Work to complete —
Reproduce the lines of the items without any change, from the line containing "genus: Carex" through the line containing "genus: Critonia", both included.

Input records —
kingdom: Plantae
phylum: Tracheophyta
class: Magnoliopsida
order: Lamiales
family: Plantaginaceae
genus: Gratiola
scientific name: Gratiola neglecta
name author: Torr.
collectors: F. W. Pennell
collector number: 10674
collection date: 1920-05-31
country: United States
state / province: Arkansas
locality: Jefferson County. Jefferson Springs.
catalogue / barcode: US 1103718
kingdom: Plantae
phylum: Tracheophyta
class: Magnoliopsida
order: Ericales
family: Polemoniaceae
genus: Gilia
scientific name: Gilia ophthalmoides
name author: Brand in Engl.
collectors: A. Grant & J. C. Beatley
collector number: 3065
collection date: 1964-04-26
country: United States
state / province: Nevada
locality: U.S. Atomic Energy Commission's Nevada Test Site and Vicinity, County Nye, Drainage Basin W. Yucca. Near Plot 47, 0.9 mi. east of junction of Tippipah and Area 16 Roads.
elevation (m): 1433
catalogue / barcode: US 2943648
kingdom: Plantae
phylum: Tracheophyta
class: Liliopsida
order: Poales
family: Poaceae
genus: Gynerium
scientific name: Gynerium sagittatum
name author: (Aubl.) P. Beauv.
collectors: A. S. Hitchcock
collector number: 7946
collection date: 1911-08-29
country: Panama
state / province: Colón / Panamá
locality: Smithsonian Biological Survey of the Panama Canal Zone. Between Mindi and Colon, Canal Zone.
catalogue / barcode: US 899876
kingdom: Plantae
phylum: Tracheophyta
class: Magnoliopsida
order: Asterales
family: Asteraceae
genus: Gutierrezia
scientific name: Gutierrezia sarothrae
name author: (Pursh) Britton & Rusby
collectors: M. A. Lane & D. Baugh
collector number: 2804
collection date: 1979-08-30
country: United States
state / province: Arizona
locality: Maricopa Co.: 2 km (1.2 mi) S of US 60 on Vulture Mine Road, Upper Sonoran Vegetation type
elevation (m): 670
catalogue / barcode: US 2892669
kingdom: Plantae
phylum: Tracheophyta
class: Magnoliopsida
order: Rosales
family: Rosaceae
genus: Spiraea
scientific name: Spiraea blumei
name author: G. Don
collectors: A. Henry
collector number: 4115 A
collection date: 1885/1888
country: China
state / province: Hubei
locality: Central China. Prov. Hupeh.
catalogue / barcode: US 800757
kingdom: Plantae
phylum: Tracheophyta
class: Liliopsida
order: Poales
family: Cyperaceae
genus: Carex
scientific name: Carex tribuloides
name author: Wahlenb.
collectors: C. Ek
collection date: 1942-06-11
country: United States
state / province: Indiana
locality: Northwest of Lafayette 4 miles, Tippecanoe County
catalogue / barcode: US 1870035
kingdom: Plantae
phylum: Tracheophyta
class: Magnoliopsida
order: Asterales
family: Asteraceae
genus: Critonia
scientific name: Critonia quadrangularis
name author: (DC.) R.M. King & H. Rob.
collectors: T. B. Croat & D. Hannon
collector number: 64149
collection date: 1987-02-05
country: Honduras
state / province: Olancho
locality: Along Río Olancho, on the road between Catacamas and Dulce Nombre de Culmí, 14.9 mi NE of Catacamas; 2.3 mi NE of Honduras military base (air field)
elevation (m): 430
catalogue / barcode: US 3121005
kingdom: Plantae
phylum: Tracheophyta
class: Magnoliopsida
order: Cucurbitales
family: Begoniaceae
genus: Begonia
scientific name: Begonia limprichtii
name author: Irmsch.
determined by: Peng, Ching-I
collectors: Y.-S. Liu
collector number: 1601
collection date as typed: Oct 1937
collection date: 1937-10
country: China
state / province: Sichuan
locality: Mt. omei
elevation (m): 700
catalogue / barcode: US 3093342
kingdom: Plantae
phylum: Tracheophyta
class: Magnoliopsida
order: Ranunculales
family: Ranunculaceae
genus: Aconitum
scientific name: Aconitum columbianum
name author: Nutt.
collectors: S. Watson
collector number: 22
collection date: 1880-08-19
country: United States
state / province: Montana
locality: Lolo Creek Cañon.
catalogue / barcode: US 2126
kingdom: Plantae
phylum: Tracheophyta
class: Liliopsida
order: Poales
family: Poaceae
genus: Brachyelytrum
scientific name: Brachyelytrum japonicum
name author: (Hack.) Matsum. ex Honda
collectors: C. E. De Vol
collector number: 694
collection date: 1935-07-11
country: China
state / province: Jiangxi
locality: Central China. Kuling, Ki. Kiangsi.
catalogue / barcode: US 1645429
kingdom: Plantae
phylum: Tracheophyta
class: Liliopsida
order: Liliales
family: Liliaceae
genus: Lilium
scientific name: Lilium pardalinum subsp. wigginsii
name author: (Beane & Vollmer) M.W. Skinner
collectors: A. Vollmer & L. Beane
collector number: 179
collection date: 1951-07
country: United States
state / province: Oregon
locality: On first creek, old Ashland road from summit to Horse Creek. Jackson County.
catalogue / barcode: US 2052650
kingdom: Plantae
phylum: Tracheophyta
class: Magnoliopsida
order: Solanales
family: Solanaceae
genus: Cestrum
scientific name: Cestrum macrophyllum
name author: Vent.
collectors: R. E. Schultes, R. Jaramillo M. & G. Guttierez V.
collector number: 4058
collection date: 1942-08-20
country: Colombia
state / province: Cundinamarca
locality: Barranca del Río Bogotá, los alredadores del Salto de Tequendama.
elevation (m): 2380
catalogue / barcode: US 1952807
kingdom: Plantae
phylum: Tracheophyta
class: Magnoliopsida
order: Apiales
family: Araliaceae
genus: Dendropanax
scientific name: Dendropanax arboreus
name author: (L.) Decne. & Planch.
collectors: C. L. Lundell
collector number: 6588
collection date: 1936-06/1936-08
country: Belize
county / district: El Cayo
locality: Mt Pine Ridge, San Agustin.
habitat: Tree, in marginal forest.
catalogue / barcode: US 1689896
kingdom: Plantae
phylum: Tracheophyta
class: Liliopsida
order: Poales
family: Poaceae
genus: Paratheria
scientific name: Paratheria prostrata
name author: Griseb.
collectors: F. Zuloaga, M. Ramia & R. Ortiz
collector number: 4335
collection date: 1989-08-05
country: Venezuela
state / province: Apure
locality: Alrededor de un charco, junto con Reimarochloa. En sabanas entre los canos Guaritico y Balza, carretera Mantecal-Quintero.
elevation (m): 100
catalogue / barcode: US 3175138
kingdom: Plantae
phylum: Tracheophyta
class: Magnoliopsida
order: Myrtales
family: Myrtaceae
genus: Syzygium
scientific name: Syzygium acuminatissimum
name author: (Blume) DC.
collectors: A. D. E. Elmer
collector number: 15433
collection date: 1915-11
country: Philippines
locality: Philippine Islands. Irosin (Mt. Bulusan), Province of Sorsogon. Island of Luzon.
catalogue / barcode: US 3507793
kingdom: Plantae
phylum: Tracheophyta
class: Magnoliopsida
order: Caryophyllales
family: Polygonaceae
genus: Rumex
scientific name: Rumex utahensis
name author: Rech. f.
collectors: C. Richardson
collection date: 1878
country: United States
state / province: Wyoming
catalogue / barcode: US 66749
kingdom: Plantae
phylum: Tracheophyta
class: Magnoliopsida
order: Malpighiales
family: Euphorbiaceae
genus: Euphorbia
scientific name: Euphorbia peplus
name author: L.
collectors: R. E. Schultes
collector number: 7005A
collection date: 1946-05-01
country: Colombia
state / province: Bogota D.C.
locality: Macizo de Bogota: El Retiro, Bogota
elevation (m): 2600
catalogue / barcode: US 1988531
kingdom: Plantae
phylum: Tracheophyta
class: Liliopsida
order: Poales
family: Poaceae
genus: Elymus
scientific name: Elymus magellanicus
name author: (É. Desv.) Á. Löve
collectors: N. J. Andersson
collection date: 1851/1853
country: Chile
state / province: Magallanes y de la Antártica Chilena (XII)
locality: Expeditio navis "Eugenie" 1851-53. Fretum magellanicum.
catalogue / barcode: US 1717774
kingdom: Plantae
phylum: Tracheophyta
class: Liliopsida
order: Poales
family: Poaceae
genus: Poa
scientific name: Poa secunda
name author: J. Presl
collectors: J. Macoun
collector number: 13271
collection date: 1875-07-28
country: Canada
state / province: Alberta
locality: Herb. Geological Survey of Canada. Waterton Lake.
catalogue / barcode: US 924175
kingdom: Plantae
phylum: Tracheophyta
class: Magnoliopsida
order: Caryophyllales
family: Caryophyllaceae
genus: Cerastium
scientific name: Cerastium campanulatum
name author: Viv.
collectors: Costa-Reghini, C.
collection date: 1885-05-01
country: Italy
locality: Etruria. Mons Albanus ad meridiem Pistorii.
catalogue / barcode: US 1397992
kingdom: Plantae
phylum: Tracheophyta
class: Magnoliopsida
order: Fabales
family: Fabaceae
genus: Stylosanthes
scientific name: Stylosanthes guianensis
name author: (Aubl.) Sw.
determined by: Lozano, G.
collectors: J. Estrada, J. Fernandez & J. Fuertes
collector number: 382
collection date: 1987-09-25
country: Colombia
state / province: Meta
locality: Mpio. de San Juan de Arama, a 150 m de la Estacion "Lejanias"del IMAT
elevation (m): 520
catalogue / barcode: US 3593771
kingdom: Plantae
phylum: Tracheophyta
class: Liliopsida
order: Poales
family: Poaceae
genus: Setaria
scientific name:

Right answer —
genus: Carex
scientific name: Carex tribuloides
name author: Wahlenb.
collectors: C. Ek
collection date: 1942-06-11
country: United States
state / province: Indiana
locality: Northwest of Lafayette 4 miles, Tippecanoe County
catalogue / barcode: US 1870035
kingdom: Plantae
phylum: Tracheophyta
class: Magnoliopsida
order: Asterales
family: Asteraceae
genus: Critonia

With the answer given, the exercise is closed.